Stored rows
• • • • •
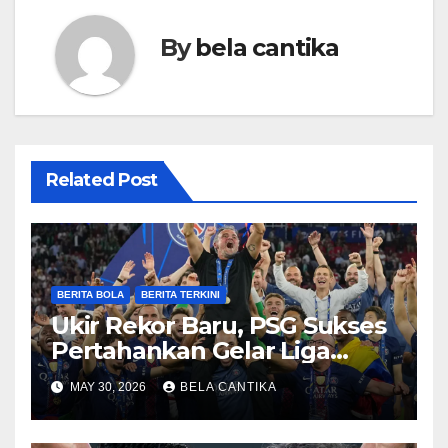
By
bela cantika
Related Post
BERITA BOLA
BERITA TERKINI
Ukir Rekor Baru, PSG Sukses
Pertahankan Gelar Liga
Champions
MAY 30, 2026
BELA CANTIKA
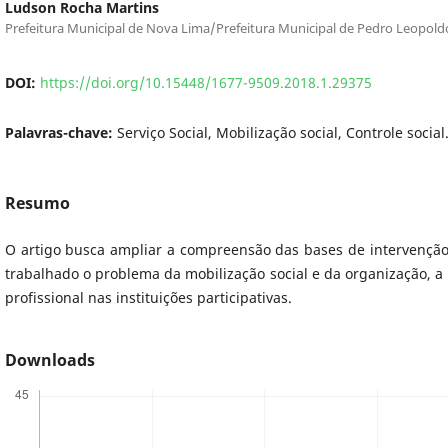
Ludson Rocha Martins
Prefeitura Municipal de Nova Lima/Prefeitura Municipal de Pedro Leopold
DOI:
https://doi.org/10.15448/1677-9509.2018.1.29375
Palavras-chave:
Serviço Social, Mobilização social, Controle social
Resumo
O artigo busca ampliar a compreensão das bases de intervenção do
trabalhado o problema da mobilização social e da organização, a p
profissional nas instituições participativas.
Downloads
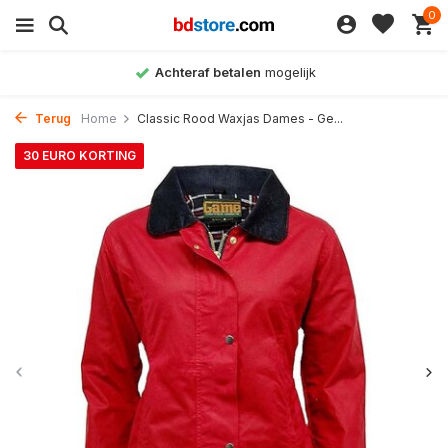
0
Achteraf betalen
mogelijk
Terug
Home
Classic Rood Waxjas Dames - Ge...
30 EURO KORTING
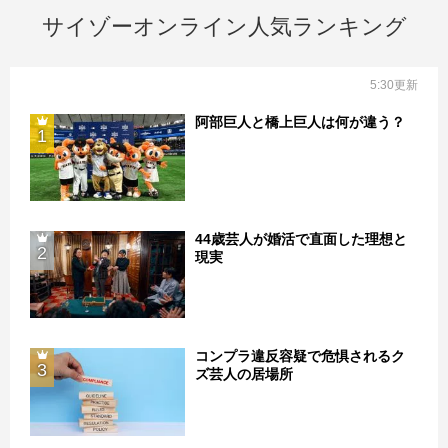
サイゾーオンライン人気ランキング
5:30更新
阿部巨人と橋上巨人は何が違う？
1
44歳芸人が婚活で直面した理想と
2
現実
コンプラ違反容疑で危惧されるク
3
ズ芸人の居場所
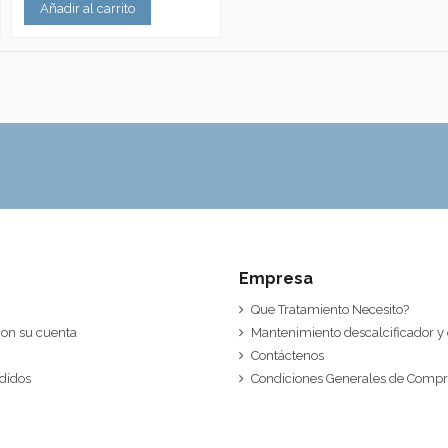
Añadir al carrito
Empresa
Que Tratamiento Necesito?
 con su cuenta
Mantenimiento descalcificador y
Contáctenos
edidos
Condiciones Generales de Comp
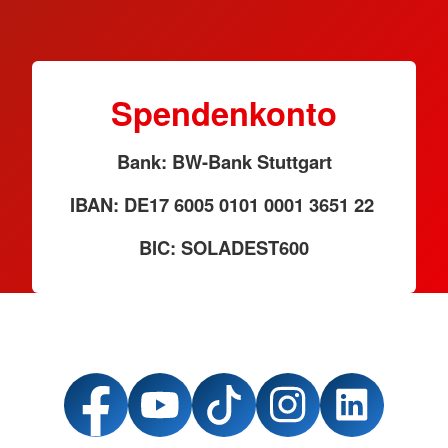
Spendenkonto
Bank: BW-Bank Stuttgart
IBAN: DE17 6005 0101 0001 3651 22
BIC: SOLADEST600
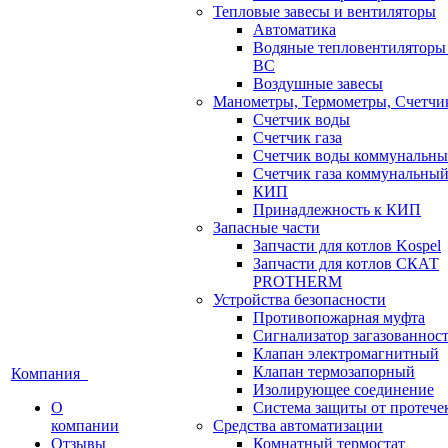
Тепловые завесы и вентиляторы
Автоматика
Водяные тепловентилятор
ВС
Воздушные завесы
Манометры, Термометры, Счетчи
Счетчик воды
Счетчик газа
Счетчик воды коммунальн
Счетчик газа коммунальны
КИП
Принадлежность к КИП
Запасные части
Запчасти для котлов Kospel
Запчасти для котлов СКАТ
PROTHERM
Устройства безопасности
Противопожарная муфта
Сигнализатор загазованнос
Клапан электромагнитный
Клапан термозапорный
Компания
Изолирующее соединение
О
Система защиты от протече
компании
Средства автоматизации
Отзывы
Комнатный термостат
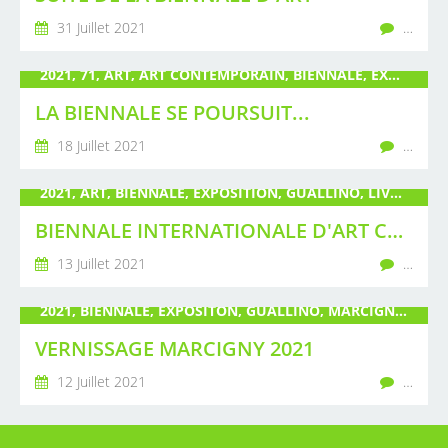
31 Juillet 2021
…
2021, 71, ART, ART CONTEMPORAIN, BIENNALE, EXPOSITION, GUALLINO, LIVRE, MARCIGNY, PEINTURE, POIRÉ, SALLE DE MUSIQUE, SCULPTURE
LA BIENNALE SE POURSUIT...
18 Juillet 2021
…
2021, ART, BIENNALE, EXPOSITION, GUALLINO, LIVRES, MARCIGNY, PARAPLUIES, PEINTURE, POIRÉ, SAÔNE ET LOIRE, SCULPTURE
BIENNALE INTERNATIONALE D'ART CONTEMPORAIN
13 Juillet 2021
…
2021, BIENNALE, EXPOSITON, GUALLINO, MARCIGNY, PEINTURE, POIRÉ, SCULPTURE, VERNISSAGE
VERNISSAGE MARCIGNY 2021
12 Juillet 2021
…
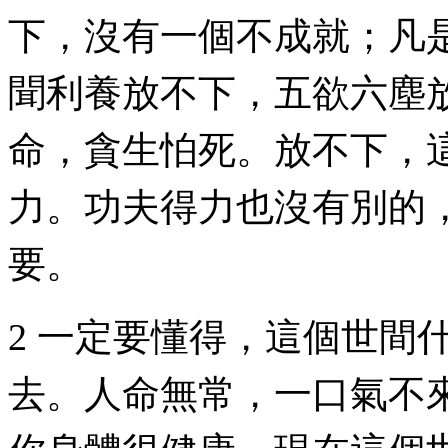
下，沒有一個不成就；凡
聞利養放不下，五欲六塵
命，貪生怕死。放不下，
力。功夫得力也沒有別的
要。
2 一定要懂得，這個世間
去。人命無常，一口氣不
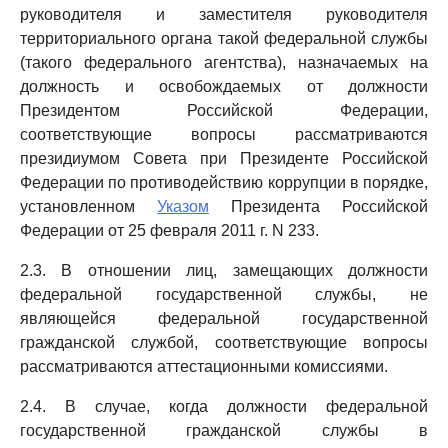
руководителя и заместителя руководителя
территориального органа такой федеральной службы
(такого федерального агентства), назначаемых на
должность и освобождаемых от должности
Президентом Российской Федерации,
соответствующие вопросы рассматриваются
президиумом Совета при Президенте Российской
Федерации по противодействию коррупции в порядке,
установленном
Указом
Президента Российской
Федерации от 25 февраля 2011 г. N 233.
2.3. В отношении лиц, замещающих должности
федеральной государственной службы, не
являющейся федеральной государственной
гражданской службой, соответствующие вопросы
рассматриваются аттестационными комиссиями.
2.4. В случае, когда должности федеральной
государственной гражданской службы в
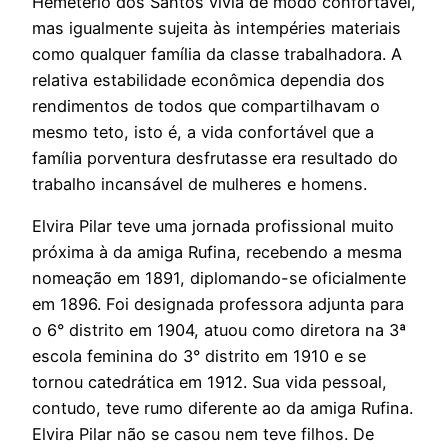
Hemetério dos Santos vivia de modo confortável,
mas igualmente sujeita às intempéries materiais
como qualquer família da classe trabalhadora. A
relativa estabilidade econômica dependia dos
rendimentos de todos que compartilhavam o
mesmo teto, isto é, a vida confortável que a
família porventura desfrutasse era resultado do
trabalho incansável de mulheres e homens.
Elvira Pilar teve uma jornada profissional muito
próxima à da amiga Rufina, recebendo a mesma
nomeação em 1891, diplomando-se oficialmente
em 1896. Foi designada professora adjunta para
o 6° distrito em 1904, atuou como diretora na 3ª
escola feminina do 3° distrito em 1910 e se
tornou catedrática em 1912. Sua vida pessoal,
contudo, teve rumo diferente ao da amiga Rufina.
Elvira Pilar não se casou nem teve filhos. De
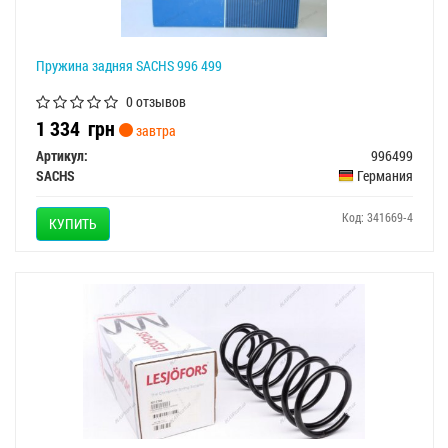
Пружина задняя SACHS 996 499
0 отзывов
1 334
грн
завтра
Артикул:
996499
SACHS
Германия
Код: 341669-4
КУПИТЬ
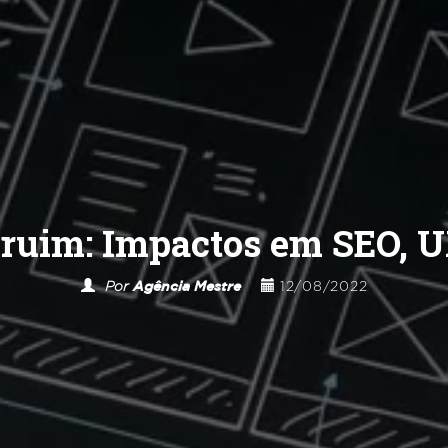
e ruim: Impactos em SEO, U
Por
Agência Mestre
12/08/2022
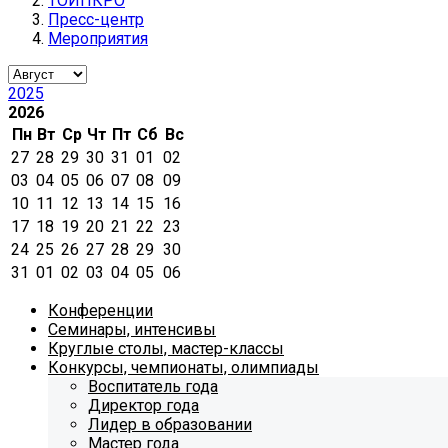
ТОИПКРО
Пресс-центр
Мероприятия
2025
2026
Пн
Вт
Ср
Чт
Пт
Сб
Вс
27
28
29
30
31
01
02
03
04
05
06
07
08
09
10
11
12
13
14
15
16
17
18
19
20
21
22
23
24
25
26
27
28
29
30
31
01
02
03
04
05
06
Конференции
Семинары, интенсивы
Круглые столы, мастер-классы
Конкурсы, чемпионаты, олимпиады
Воспитатель года
Директор года
Лидер в образовании
Мастер года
• • • • •
- **Directions for this task**: Print the text of every row above line for line, without any change, and leave the picture markers out of your answer.

- **Answer space**:
By
bela cantika
Related Post
BERITA BOLA
BERITA TERKINI
Ukir Rekor Baru, PSG Sukses
Pertahankan Gelar Liga
Champions
MAY 30, 2026
BELA CANTIKA
Ludson Rocha Martins
Prefeitura Municipal de Nova Lima/Prefeitura Municipal de Pedro Leopold
DOI:
https://doi.org/10.15448/1677-9509.2018.1.29375
Palavras-chave:
Serviço Social, Mobilização social, Controle social
Resumo
O artigo busca ampliar a compreensão das bases de intervenção do
trabalhado o problema da mobilização social e da organização, a p
profissional nas instituições participativas.
Downloads
0
Achteraf betalen
mogelijk
Terug
Home
Classic Rood Waxjas Dames - Ge...
30 EURO KORTING
サイゾーオンライン人気ランキング
5:30更新
阿部巨人と橋上巨人は何が違う？
1
44歳芸人が婚活で直面した理想と
2
現実
コンプラ違反容疑で危惧されるク
3
ズ芸人の居場所
Añadir al carrito
Empresa
Que Tratamiento Necesito?
 con su cuenta
Mantenimiento descalcificador y
Contáctenos
edidos
Condiciones Generales de Comp
Spendenkonto
Bank: BW-Bank Stuttgart
IBAN: DE17 6005 0101 0001 3651 22
BIC: SOLADEST600
Тепловые завесы и вентиляторы
Автоматика
Водяные тепловентилятор
ВС
Воздушные завесы
Манометры, Термометры, Счетчи
Счетчик воды
Счетчик газа
Счетчик воды коммунальн
Счетчик газа коммунальны
КИП
Принадлежность к КИП
Запасные части
Запчасти для котлов Kospel
Запчасти для котлов СКАТ
PROTHERM
Устройства безопасности
Противопожарная муфта
Сигнализатор загазованнос
Клапан электромагнитный
Клапан термозапорный
Компания
Изолирующее соединение
О
Система защиты от протече
компании
Средства автоматизации
Отзывы
Комнатный термостат
31 Juillet 2021
…
2021, 71, ART, ART CONTEMPORAIN, BIENNALE, EXPOSITION, GUALLINO, LIVRE, MARCIGNY, PEINTURE, POIRÉ, SALLE DE MUSIQUE, SCULPTURE
LA BIENNALE SE POURSUIT...
18 Juillet 2021
…
2021, ART, BIENNALE, EXPOSITION, GUALLINO, LIVRES, MARCIGNY, PARAPLUIES, PEINTURE, POIRÉ, SAÔNE ET LOIRE, SCULPTURE
BIENNALE INTERNATIONALE D'ART CONTEMPORAIN
13 Juillet 2021
…
2021, BIENNALE, EXPOSITON, GUALLINO, MARCIGNY, PEINTURE, POIRÉ, SCULPTURE, VERNISSAGE
VERNISSAGE MARCIGNY 2021
12 Juillet 2021
…
下，沒有一個不成就；凡
聞利養放不下，五欲六塵
命，貪生怕死。放不下，
力。功夫得力也沒有別的
要。
2 一定要懂得，這個世間
去。人命無常，一口氣不
руководителя и заместителя руководителя
территориального органа такой федеральной службы
(такого федерального агентства), назначаемых на
должность и освобождаемых от должности
Президентом Российской Федерации,
соответствующие вопросы рассматриваются
президиумом Совета при Президенте Российской
Федерации по противодействию коррупции в порядке,
установленном
Указом
Президента Российской
Федерации от 25 февраля 2011 г. N 233.
2.3. В отношении лиц, замещающих должности
федеральной государственной службы, не
являющейся федеральной государственной
гражданской службой, соответствующие вопросы
рассматриваются аттестационными комиссиями.
2.4. В случае, когда должности федеральной
государственной гражданской службы в
Hemetério dos Santos vivia de modo confortável,
mas igualmente sujeita às intempéries materiais
como qualquer família da classe trabalhadora. A
relativa estabilidade econômica dependia dos
rendimentos de todos que compartilhavam o
mesmo teto, isto é, a vida confortável que a
família porventura desfrutasse era resultado do
trabalho incansável de mulheres e homens.
Elvira Pilar teve uma jornada profissional muito
próxima à da amiga Rufina, recebendo a mesma
nomeação em 1891, diplomando-se oficialmente
em 1896. Foi designada professora adjunta para
o 6° distrito em 1904, atuou como diretora na 3ª
escola feminina do 3° distrito em 1910 e se
tornou catedrática em 1912. Sua vida pessoal,
contudo, teve rumo diferente ao da amiga Rufina.
Elvira Pilar não se casou nem teve filhos. De
Пружина задняя SACHS 996 499
0 отзывов
1 334
грн
завтра
Артикул:
996499
SACHS
Германия
Код: 341669-4
КУПИТЬ
e ruim: Impactos em SEO, U
Por
Agência Mestre
12/08/2022
ТОИПКРО
Пресс-центр
Мероприятия
2025
2026
Пн
Вт
Ср
Чт
Пт
Сб
Вс
27
28
29
30
31
01
02
03
04
05
06
07
08
09
10
11
12
13
14
15
16
17
18
19
20
21
22
23
24
25
26
27
28
29
30
31
01
02
03
04
05
06
Конференции
Семинары, интенсивы
Круглые столы, мастер-классы
Конкурсы, чемпионаты, олимпиады
Воспитатель года
Директор года
Лидер в образовании
Мастер года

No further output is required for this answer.